When he went on to tell her about hearing from Martha Martin that she wanted her son’s death investigated, he had a bigger surprise for her.
‘It were me what give her Pat Thompson’s advert. I knew she’d come a cropper when Sleeman’s mate legged her down the stairs, so I thought she wou
ldn’t do no damage. I didn’t know what had happened to Terry. And I weren’t planning on taking no blame for it. Didn’t know she’d send you. Listen, I’ve telled you everything … nearly. Will you meet up? I’m not taking the rap for this.’
Annie didn’t intend giving him notice so he had time to plan an ambush. ‘Well, I’ll have to think about it–’
She stopped. The far door had opened and Pat hobbled in.
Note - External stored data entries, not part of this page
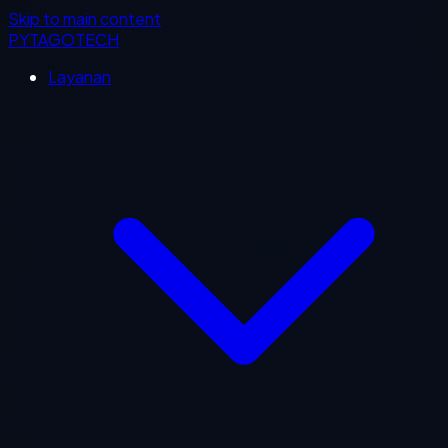
Skip to main content
PYTAGOTECH
Layanan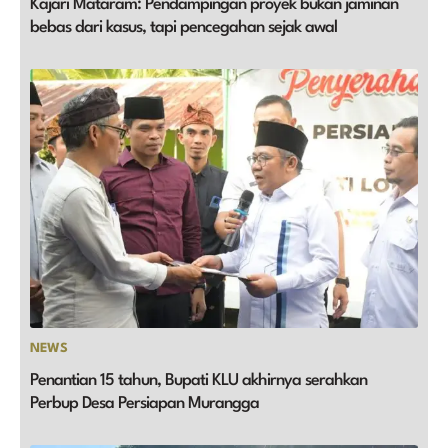
Kajari Mataram: Pendampingan proyek bukan jaminan
bebas dari kasus, tapi pencegahan sejak awal
NEWS
Penantian 15 tahun, Bupati KLU akhirnya serahkan
Perbup Desa Persiapan Murangga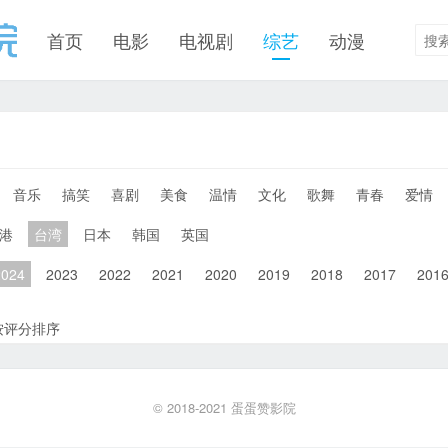
首页
电影
电视剧
综艺
动漫
音乐
搞笑
喜剧
美食
温情
文化
歌舞
青春
爱情
港
台湾
日本
韩国
英国
2024
2023
2022
2021
2020
2019
2018
2017
201
按评分排序
© 2018-2021
蛋蛋赞影院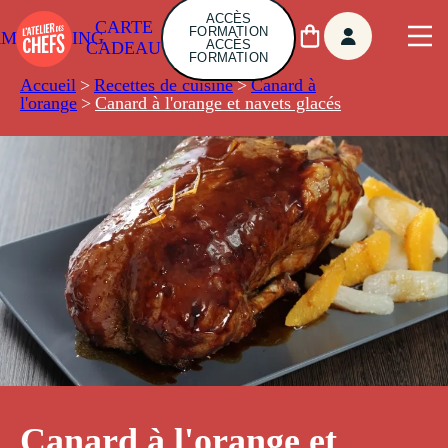
ACCÈS
CARTE
FORMATION
AMBUILDING
ACCÈS
CADEAU
FORMATION
Accueil
>
Recettes de cuisine
>
Canard à
l'orange
>
Canard à l'orange et navets glacés
Canard à l'orange et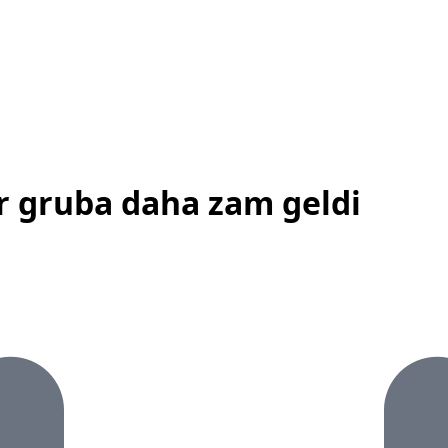
ir gruba daha zam geldi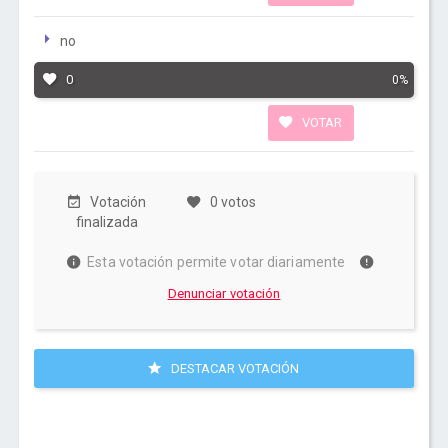
no
0
0%
VOTAR
Votación
0 votos
finalizada
Esta votación permite votar diariamente
Denunciar votación
DESTACAR VOTACIÓN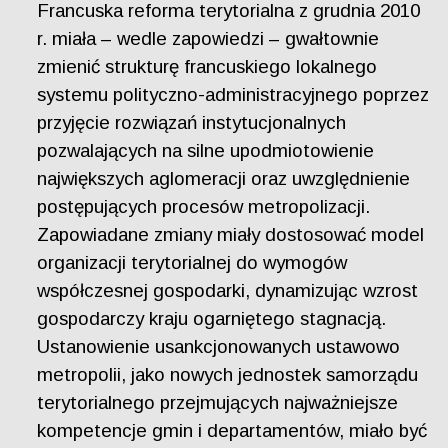
Francuska reforma terytorialna z grudnia 2010
r. miała – wedle zapowiedzi – gwałtownie
zmienić strukturę francuskiego lokalnego
systemu polityczno-administracyjnego poprzez
przyjęcie rozwiązań instytucjonalnych
pozwalających na silne upodmiotowienie
największych aglomeracji oraz uwzględnienie
postępujących procesów metropolizacji.
Zapowiadane zmiany miały dostosować model
organizacji terytorialnej do wymogów
współczesnej gospodarki, dynamizując wzrost
gospodarczy kraju ogarniętego stagnacją.
Ustanowienie usankcjonowanych ustawowo
metropolii, jako nowych jednostek samorządu
terytorialnego przejmujących najważniejsze
kompetencje gmin i departamentów, miało być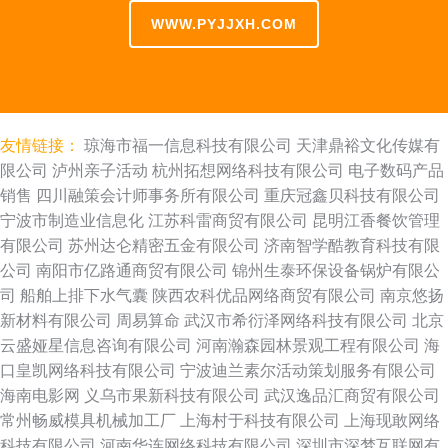
WWW.PYJJXH.COM
友情链接：
琼海市福一信息科技有限公司
天津鼎裕文化传媒有
限公司
泸州亲子活动
杭州拓想网络科技有限公司
电子数码产品
销售
四川融策会计师事务所有限公司
重庆冠鑫贝科技有限公司
宁波市制造业信息化
江苏科雷商贸有限公司
昆明江香餐饮管理
有限公司
苏州达仑精密五金有限公司
济南智学酷教育科技有限
公司
南阳市亿路通商贸有限公司
锦州生泰环保设备锅炉有限公
司
船舶上排下水气囊
陕西农科优品网络商贸有限公司
南京悠扬
新材料有限公司
周易算命
武汉市希衍泽网络科技有限公司
北京
云盛娅星信息咨询有限公司
河南瀚森园林景观工程有限公司
海
口皇凯网络科技有限公司
宁波迪兰素尔活动策划服务有限公司
海南电影网
义乌市果新科技有限公司
武汉逸品汇商贸有限公司
常州畅威模具机械加工厂
上海村于科技有限公司
上海现敢网络
科技有限公司
河南华连网络科技有限公司
深圳市深梦互联网有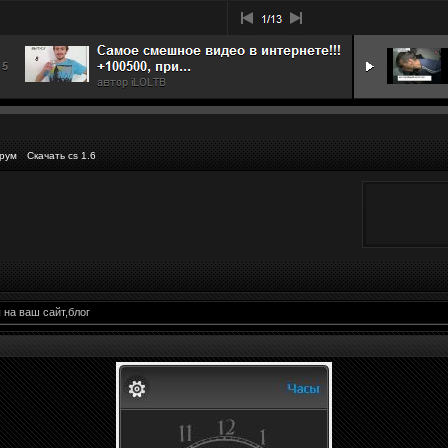
рум
Скачать cs 1.6
 на ваш сайт,блог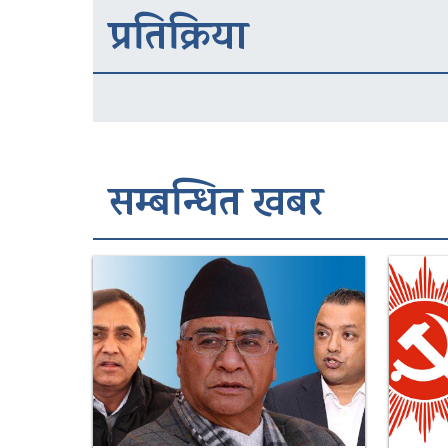
प्रतिक्रिया
सम्बन्धित खबर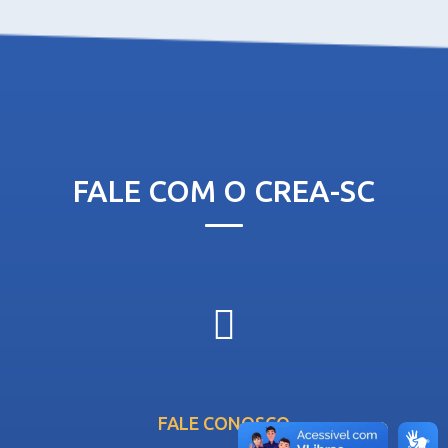
FALE COM O CREA-SC
FALE CONOSCO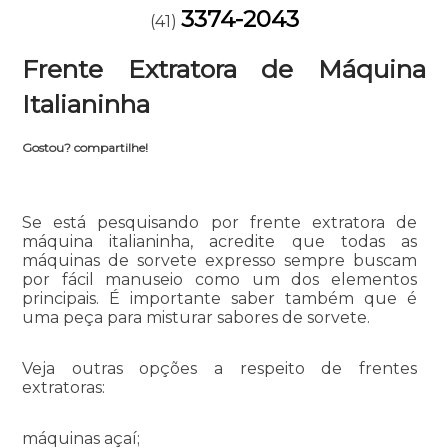
3374-2043
(41)
Frente Extratora de Máquina
Italianinha
Gostou? compartilhe!
Se está pesquisando por frente extratora de
máquina italianinha, acredite que todas as
máquinas de sorvete expresso sempre buscam
por fácil manuseio como um dos elementos
principais. É importante saber também que é
uma peça para misturar sabores de sorvete.
Veja outras opções a respeito de frentes
extratoras:
máquinas açaí;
Annie snatched the phone from her ear and pressed it into her shoulder, irrationally sure for a second that Pat had overheard what Maz said about Vince.
Pat’s look held the annoyance of someone pulled from sleep too early. She held her own phone between thumb and forefinger. ‘It’s your faithful plod,’ she said. ‘He tried your phone, says it’s engaged. He insists it won’t wait.’
Annie reached for the handset Pat held towards her. ‘Scott?’
‘Annie? Listen, I didn’t want you to hear this from anyone else. Charles Tremlow’s dead. He’s topped himself.’
Chapter 18
Annie gasped in a breath, confusion overwhelming her. A picture slammed on to her of Tremlow broken, slumped on his kitchen table. Tremlow dead?
Had he done it because of her?
‘Why, Scott? How? Tell me what happened.’
‘I can’t, Annie. I don’t know what happened. No one knows yet. I shouldn’t be ringing you, but I didn’t want you hearing it from anyone else. I don’t know what time I’ll get away. There’s a stack of loose ends here.’
‘Are you at his house?’
‘No.’ She felt the extra layer of worry in his tone. ‘Annie, you mustn’t come out here. I shouldn’t be telling you this.’
‘I won’t. I won’t. I just need to know. Oh my God!’
‘Listen, Jen should be off duty in an hour. They’ve no reason to keep her on. Give her a ring. She’ll have got to hear about it by then; she’ll know whatever there is to know. I have to go.’
Annie didn’t think to say thank you until his voice had gone. She stared at the silent handset, watched as Pat reached out to take it back. A hollow carved itself out inside her. She felt stunned. A faint chirrup from the phone still pressed to her shoulder roused her. She remembered Maz.